近年、日本社会はある種の疾患に冒されている。私はそれを「自己責任症候群」と名付けた。何もかもが自己責任の一言で片付けられている。

子ども達の「なぜ、勉強しなければならないの」という素朴な疑問に、多くの大人が「あなたのためよ」と答える。「あなたのため」「あなたの将来のため」「あなたが将来、豊かで幸せに生きるため」…勉強の目的すら自己に帰結して語られる。そう聞かされ続けた子どもたちはどうなるか。

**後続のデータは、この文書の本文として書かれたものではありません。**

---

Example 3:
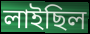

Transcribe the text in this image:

লাইছিল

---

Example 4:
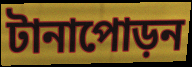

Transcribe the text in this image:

টানাপোড়ন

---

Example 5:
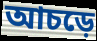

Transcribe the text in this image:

আচড়ে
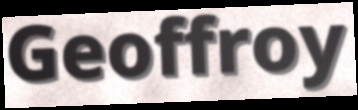
Geoffroy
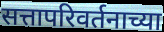
सत्तापरिवर्तनाच्या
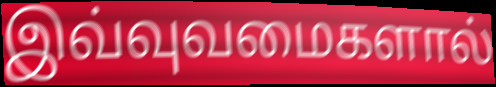
இவ்வுவமைகளால்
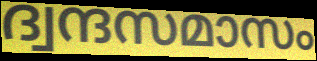
ദ്വന്ദസമാസം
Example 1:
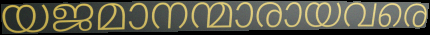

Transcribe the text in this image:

യജമാനന്മാരായവരെ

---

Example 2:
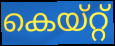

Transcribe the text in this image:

കെയ്റ്റ്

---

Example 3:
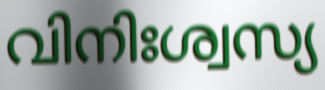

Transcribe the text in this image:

വിനിഃശ്വസ്യ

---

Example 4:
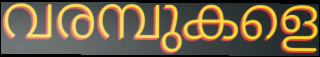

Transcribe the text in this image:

വരമ്പുകളെ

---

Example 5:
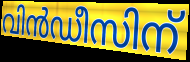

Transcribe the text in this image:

വിൻഡീസിന്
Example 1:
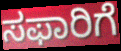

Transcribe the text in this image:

ಸಫಾರಿಗೆ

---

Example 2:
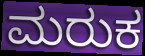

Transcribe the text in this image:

ಮರುಕ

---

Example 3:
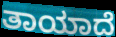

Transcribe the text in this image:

ತಾಯಾದೆ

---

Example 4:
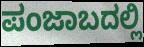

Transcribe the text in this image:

ಪಂಜಾಬದಲ್ಲಿ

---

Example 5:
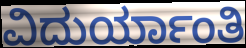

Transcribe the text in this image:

ವಿದುರ್ಯಾಂತಿ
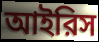
আইরিস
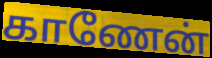
காணேன்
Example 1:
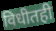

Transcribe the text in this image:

विधीतही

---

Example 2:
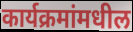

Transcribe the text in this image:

कार्यक्रमांमधील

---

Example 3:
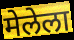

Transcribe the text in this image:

मेलेला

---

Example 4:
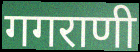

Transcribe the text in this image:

गगराणी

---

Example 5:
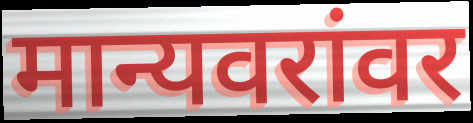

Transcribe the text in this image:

मान्यवरांवर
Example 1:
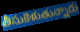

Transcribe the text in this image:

తీసుకెళుతున్నారు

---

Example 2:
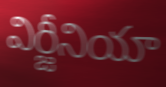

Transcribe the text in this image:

విర్జీనియా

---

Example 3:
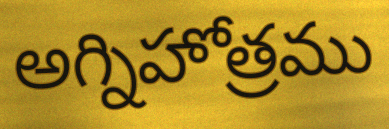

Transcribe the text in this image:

అగ్నిహోత్రము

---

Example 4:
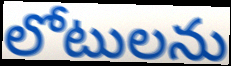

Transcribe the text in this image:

లోటులను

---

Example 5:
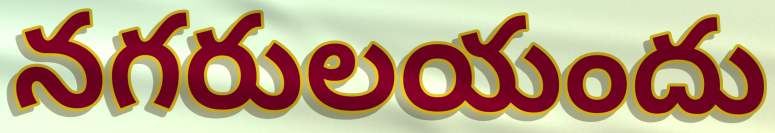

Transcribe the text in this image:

నగరులయందు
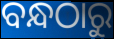
ବନ୍ଧଠାରୁ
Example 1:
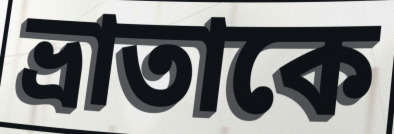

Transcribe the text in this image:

ভ্রাতাকে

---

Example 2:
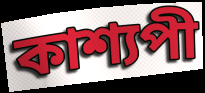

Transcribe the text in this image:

কাশ্যপী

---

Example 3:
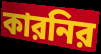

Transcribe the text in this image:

কারনির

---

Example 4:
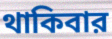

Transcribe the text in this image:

থাকিবার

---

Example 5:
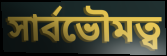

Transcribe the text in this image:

সার্বভৌমত্ব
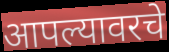
आपल्यावरचे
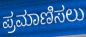
ಪ್ರಮಾಣಿಸಲು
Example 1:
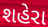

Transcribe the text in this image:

શહેરા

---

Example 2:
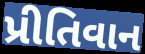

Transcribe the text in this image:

પ્રીતિવાન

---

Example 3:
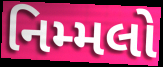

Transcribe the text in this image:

નિમ્મલો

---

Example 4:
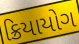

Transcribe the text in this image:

ક્રિયાયોગ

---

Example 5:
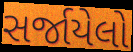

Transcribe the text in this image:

સર્જાયેલો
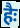
हैः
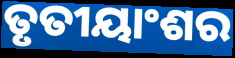
ତୃତୀୟାଂଶର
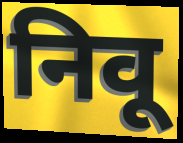
निवू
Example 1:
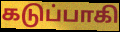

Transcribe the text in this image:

கடுப்பாகி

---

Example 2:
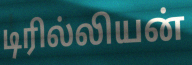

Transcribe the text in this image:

டிரில்லியன்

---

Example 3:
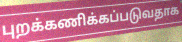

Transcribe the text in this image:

「自分が幸せになりたいと思わなければ、勉強しなくてもいいんだ」と考える。「君は幸せな人生を送りたいと思わないのか」と問えば、「べつに…」と言う。当然、「自分が了解しているのだから俺の勝手だろう」と、働くことを放棄する若者も大量発生する。それが、ニート、フリーターが増殖した根源的原因だ。

そもそも、「幸せに生きること」は目的ではない。権利である。人として生まれた以上、誰もが有している権利だ。それを目的化して語ることが間違っている。ただ、権利を享受するためには義務を果たさなければならない。それは、陳腐な表現だが「世のため、人のために生きること」である。

地球上の生物の中で、人間だけが自分以外の存在に思いを馳せることができる。我々は、周りの人だけでなく自然環境まで配慮する。まだこの世に存在しない子孫のことまで考えることができる。それは、人間だけに与えられた能力であり、その能力を与えられたということは、「世のため、人のために生きること」は当然の責務である。私は、生きる力とは「社会に貢献するための秀でた能力だ」と言った。なぜなら、その力は正に「世のため、人のため」に必要なものだからである。

自己責任は当然である。もともと責任とは自己に帰結するものだ。しかし、今のような歪んだ自己責任感は、世の中を歪め、子どもの人生を歪めてしまう。我々大人は、先達の責任として、子供たちに正しい生き方を強く教えるべきである。全てが自己責任で片付けられる世界は野蛮な弱肉強食の世界であり、それを求めることは、人として生まれた意義、尊厳をも捨て去ることである。